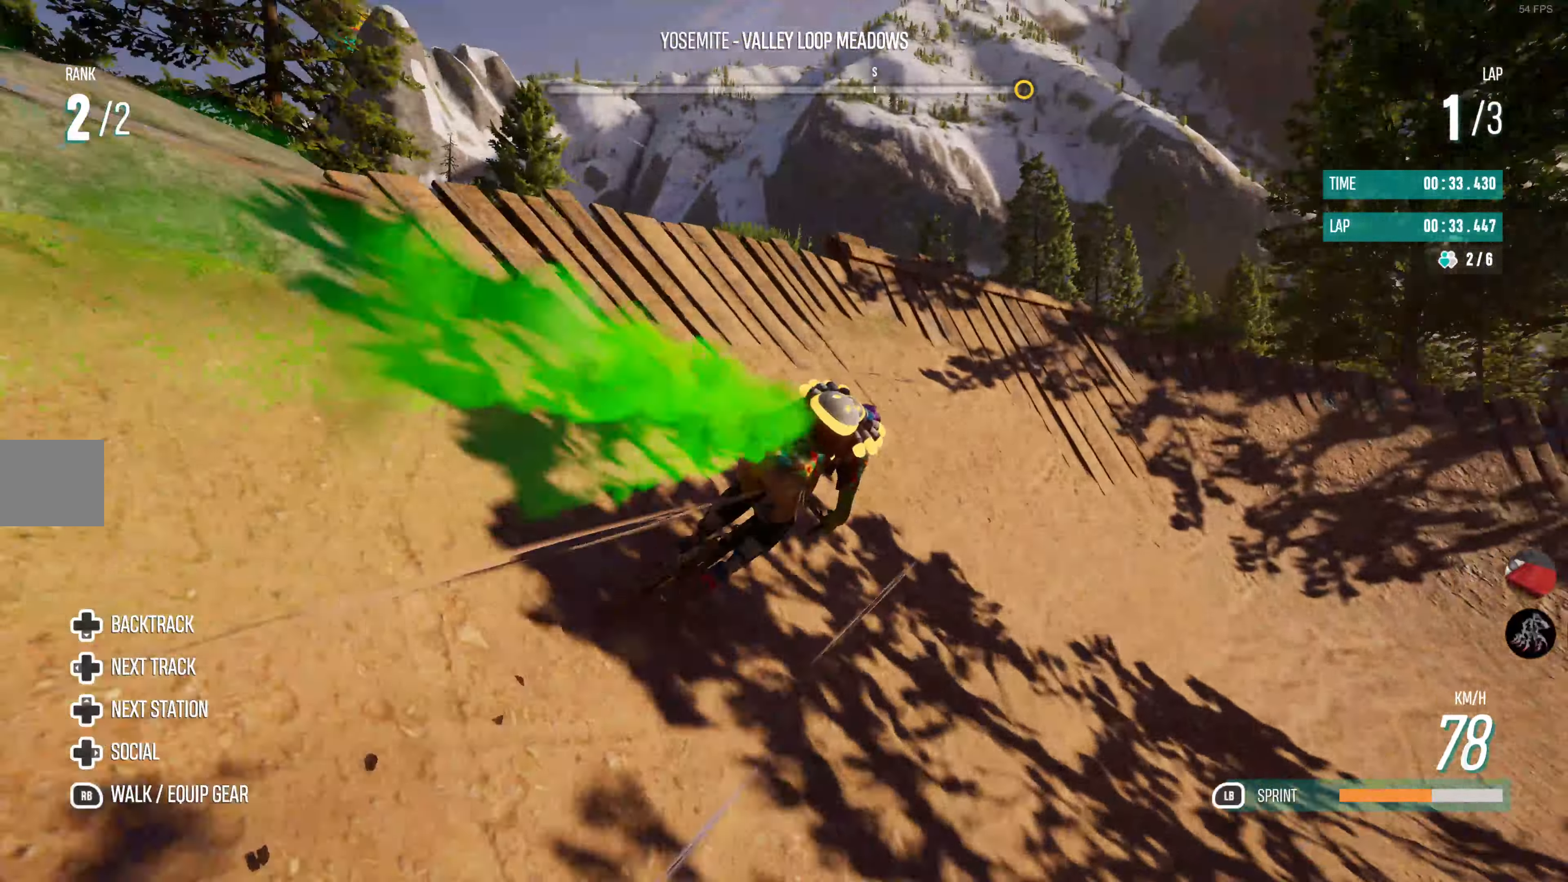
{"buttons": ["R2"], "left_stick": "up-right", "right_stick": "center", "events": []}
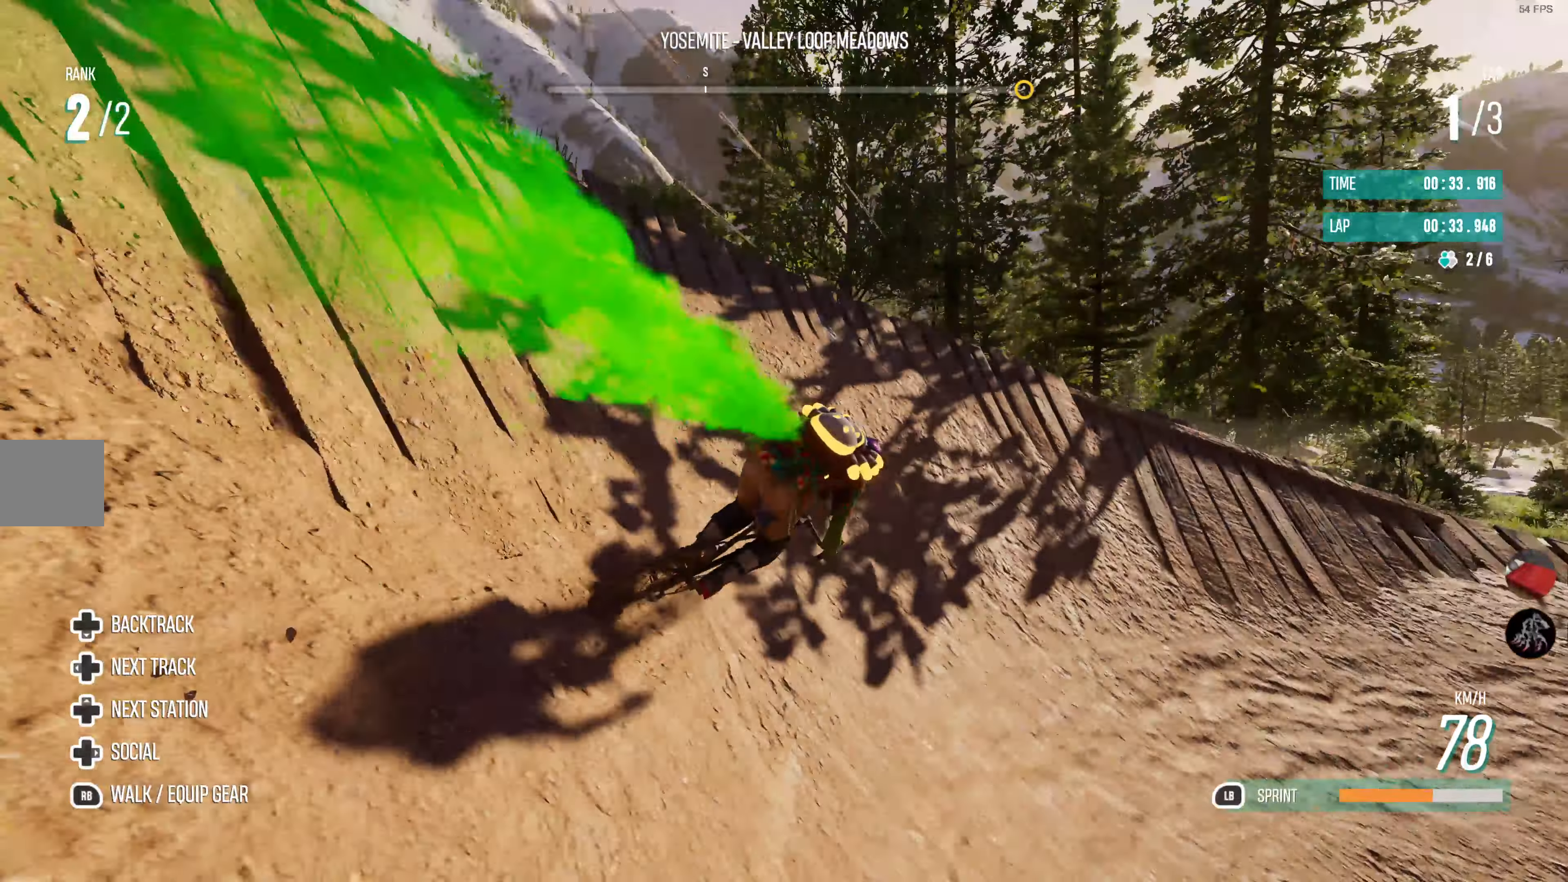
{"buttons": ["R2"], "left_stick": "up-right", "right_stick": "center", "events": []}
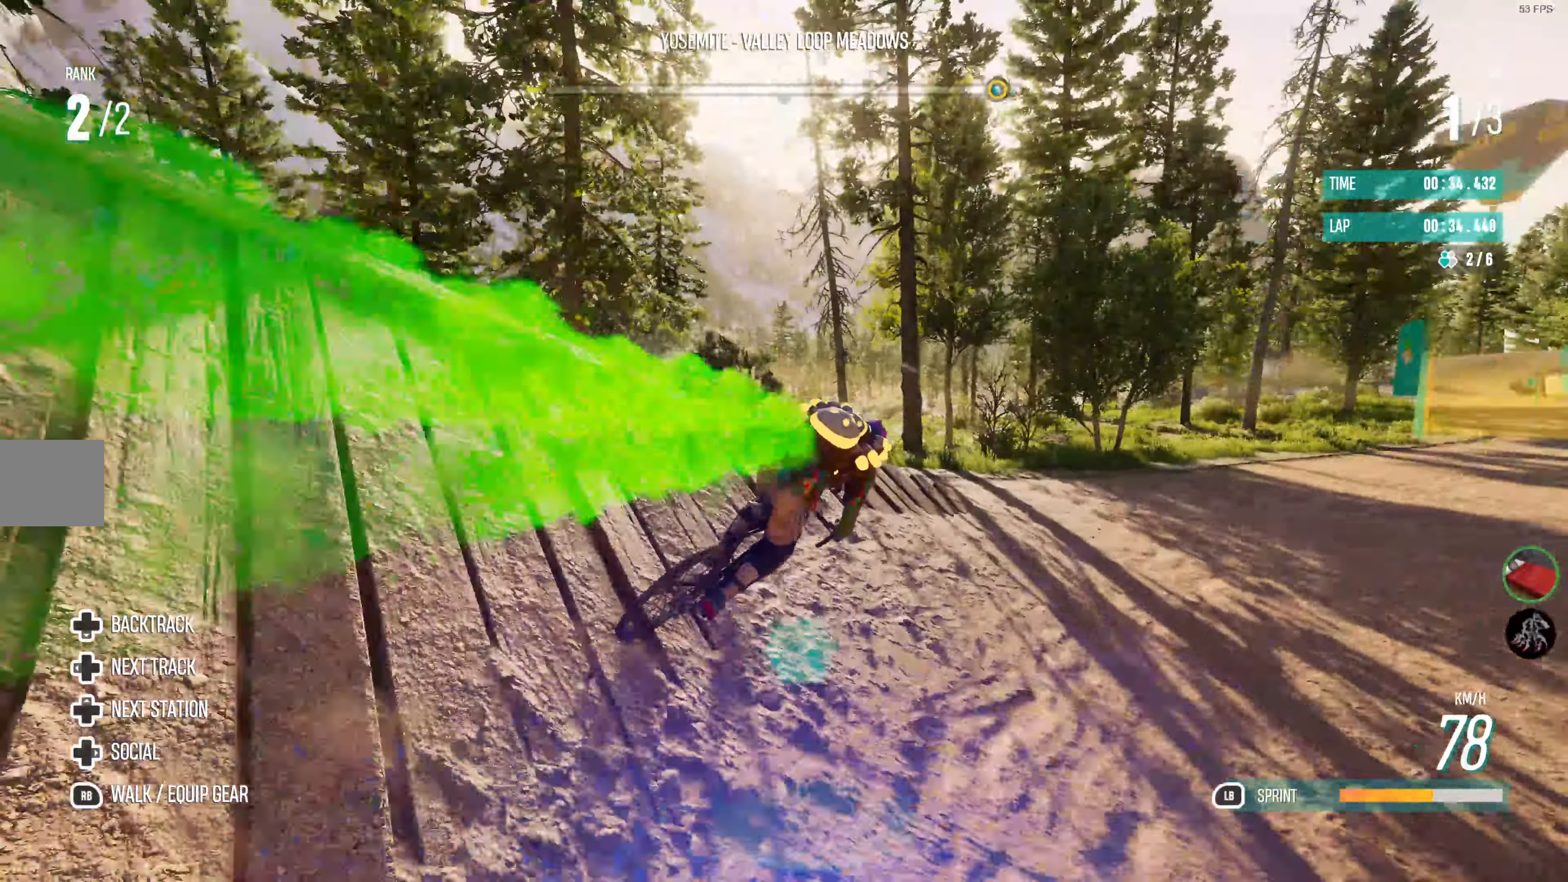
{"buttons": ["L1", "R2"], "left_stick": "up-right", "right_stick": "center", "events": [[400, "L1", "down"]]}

## DIRECTIONS
Every line above needs to be written out again as it stands. Pictures do not belong in the copy.

## ANSWER FOR THIS EXERCISE
{"buttons": ["R2"], "left_stick": "up-right", "right_stick": "center", "events": []}
{"buttons": ["R2"], "left_stick": "up-right", "right_stick": "center", "events": []}
{"buttons": ["L1", "R2"], "left_stick": "up-right", "right_stick": "center", "events": [[400, "L1", "down"]]}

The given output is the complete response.